I wish to find the derivative: $\Large \frac{dy}{dz}$. However, as my $z$ are not necessarily spaced evenly between each other, my numerical scheme is not second order. Hence, what scheme should I use and what is my resulting error, preferably as a function of $x$. I guess it's a similar problem to above.

Answer 1

By Taylor expansion, for $h_1 \neq h_2$ we have

$$a y(x+h_1) + by(x+h_2) =a(y(x)+y'(x)h_1 +y''(x)h_1^2/2+o(h_1^2)) +b(y(x)+y'(x)h_2 +y''(x)h_2^2/2+o(h_2^2)).$$

To make this approximate $y'(x)$, you want to eliminate the zeroth order terms and make the net coefficient on $y'(x)$ be $1$. This means

$$a+b=0 \\ ah_1 + b h_2=1.$$

The solution to this is $a=-\frac{1}{h_2-h_1},b=\frac{1}{h_2-h_1}$.

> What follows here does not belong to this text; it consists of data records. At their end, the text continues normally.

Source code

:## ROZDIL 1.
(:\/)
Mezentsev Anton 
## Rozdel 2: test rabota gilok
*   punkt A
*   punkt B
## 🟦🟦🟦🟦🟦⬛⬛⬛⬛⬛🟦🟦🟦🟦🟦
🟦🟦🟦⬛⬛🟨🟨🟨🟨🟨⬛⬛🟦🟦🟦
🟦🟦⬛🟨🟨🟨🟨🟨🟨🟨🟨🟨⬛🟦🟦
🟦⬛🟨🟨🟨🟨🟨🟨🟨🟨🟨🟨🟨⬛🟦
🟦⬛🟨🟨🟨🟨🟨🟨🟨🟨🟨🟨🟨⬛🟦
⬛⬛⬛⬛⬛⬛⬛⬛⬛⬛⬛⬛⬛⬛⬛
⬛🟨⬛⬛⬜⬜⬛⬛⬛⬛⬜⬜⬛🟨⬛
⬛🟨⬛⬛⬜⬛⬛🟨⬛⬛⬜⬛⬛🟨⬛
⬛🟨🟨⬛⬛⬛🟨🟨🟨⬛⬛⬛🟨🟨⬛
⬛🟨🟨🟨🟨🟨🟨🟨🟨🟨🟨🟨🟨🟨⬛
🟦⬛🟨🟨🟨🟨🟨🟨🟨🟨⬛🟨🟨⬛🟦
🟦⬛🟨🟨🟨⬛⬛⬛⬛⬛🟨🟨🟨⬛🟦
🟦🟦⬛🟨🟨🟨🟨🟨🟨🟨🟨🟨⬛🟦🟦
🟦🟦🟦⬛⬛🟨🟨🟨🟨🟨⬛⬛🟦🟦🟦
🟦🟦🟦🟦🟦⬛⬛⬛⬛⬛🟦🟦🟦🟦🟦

Unfortunately, the net second order term is now

$$\frac{1}{h_2-h_1}(y''(x)h_2^2-y''(x)h_1^2)$$

which does not vanish unless $h_1=-h_2$ (in which case you recover the familiar centered difference scheme).

You can do similar techniques to come up with other schemes for approximating derivatives on irregular grids.